The Cambridge Chemistry Challenge 2017 was a great success for a handful of talented chemists from the Oundle School

Posted by Charley Rogers | September 16, 2017 | Events

Pupils from Oundle School recently took part in the Cambridge Chemistry Challenge, an annual competition launched by the university in 2011 to coincide with the International Year of Chemistry.

Kadi Sun (17) achieved an outstanding Roentgenium Award, which is only give to the top 0.8% of the 7060 entrants. In addition, four Oundle pupils; Rebecca Siddall (17), James Clayton (18), Arthur Thomson (17) and Kimi Xie (17) all received a Gold Award which placed them in the top 7% of the highly able cohort who sat this paper. Five pupils achieved Silver Awards and twelve pupils achieved Copper Awards.

As in previous years, in June 2017 the pupils sat a ninety-minute written exam designed for pupils in Year 12 or below attending schools in the UK. Entrants who did well in the competition were sent certificates of achievement, and those who performed best won an invitation to a residential camp at the University of Cambridge at the end of August. 

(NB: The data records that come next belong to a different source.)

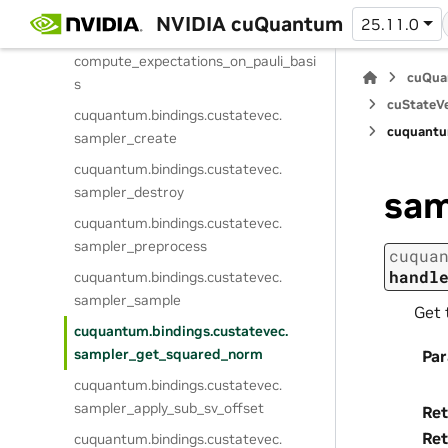
compute_expectation_batched
NVIDIA cuQuantum
25.11.0
cuquantum.
bindings.
custatevec.
compute_expectations_on_pauli_basi
cuQua
s
cuStateVe
cuquantum.
bindings.
custatevec.
cuquantu
sampler_create
cuquantum.
bindings.
custatevec.
sampler_destroy
sam
cuquantum.
bindings.
custatevec.
sampler_preprocess
cuqua
handl
cuquantum.
bindings.
custatevec.
sampler_sample
Get 
cuquantum.
bindings.
custatevec.
sampler_get_squared_norm
Pa
cuquantum.
bindings.
custatevec.
sampler_apply_sub_sv_offset
Ret
Ret
cuquantum.
bindings.
custatevec.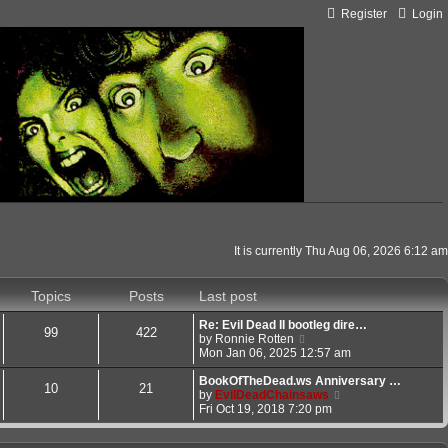
Register
Login
It is currently Thu Aug 06, 2026 6:12 am
Topics
Posts
Last post
Re: Evil Dead II bootleg dire…
99
422
V
by
Ronnie Rotten
i
Mon Jan 06, 2025 12:57 am
e
w
BookOfTheDead.ws Anniversary …
10
21
t
V
by
EvilDeadChainsaws
h
i
Fri Oct 19, 2018 7:20 pm
e
e
l
w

Not only is it a fun exercise which takes the level of thinking beyond the normal discussions had in the classroom, it also provides a good breadth of the subject that pupils may not be exposed to. - Jonathan Peverley, Head of Chemistry, Oundle School

Kadi commented, “The camp was a great experience. We met the organisers of the challenge, enjoyed lectures given by professors at Cambridge and got to do some research and experiments mainly focused on chemistry beyond A level.”

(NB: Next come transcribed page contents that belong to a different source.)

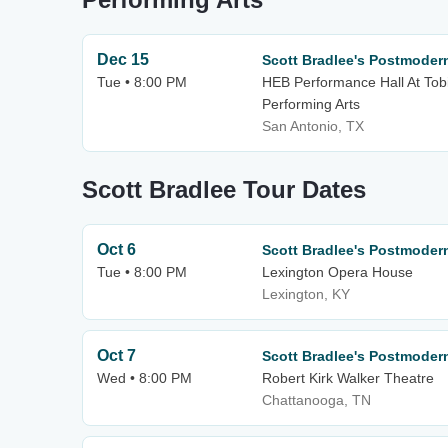
Dec 15
Scott Bradlee's Postmode
Tue • 8:00 PM
HEB Performance Hall At Tobi
Performing Arts
San Antonio, TX
Scott Bradlee Tour Dates
Oct 6
Scott Bradlee's Postmode
Tue • 8:00 PM
Lexington Opera House
Lexington, KY
Oct 7
Scott Bradlee's Postmode
Wed • 8:00 PM
Robert Kirk Walker Theatre
Chattanooga, TN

Head of Chemistry at Oundle School, Jonathan Peverley commented, “I am delighted that Kadi achieved such an award and very pleased that he was able to attend the residential event at Cambridge University that is given to the recipients of such an award.

Our annual cohort of highly able chemists has performed so well in this competition. Not only is it a fun exercise which takes the level of thinking beyond the normal discussions had in the classroom, it also provides a good breadth of the subject that pupils may not be exposed to. The resilience of these pupils to persevere with very challenging questions under tight timescales is something that is often talked about as being desirable by universities and I hope that this is an experience that these pupils will be able to utilise during their application process.”

For the first time this year, selected Fifth Form (Year 11) pupils were invited to take part in the challenge. Many commented on the enjoyable experience of being challenged far beyond what the IGCSE syllabus would cover, and several have chosen to continue their studies of chemistry into the Sixth Form.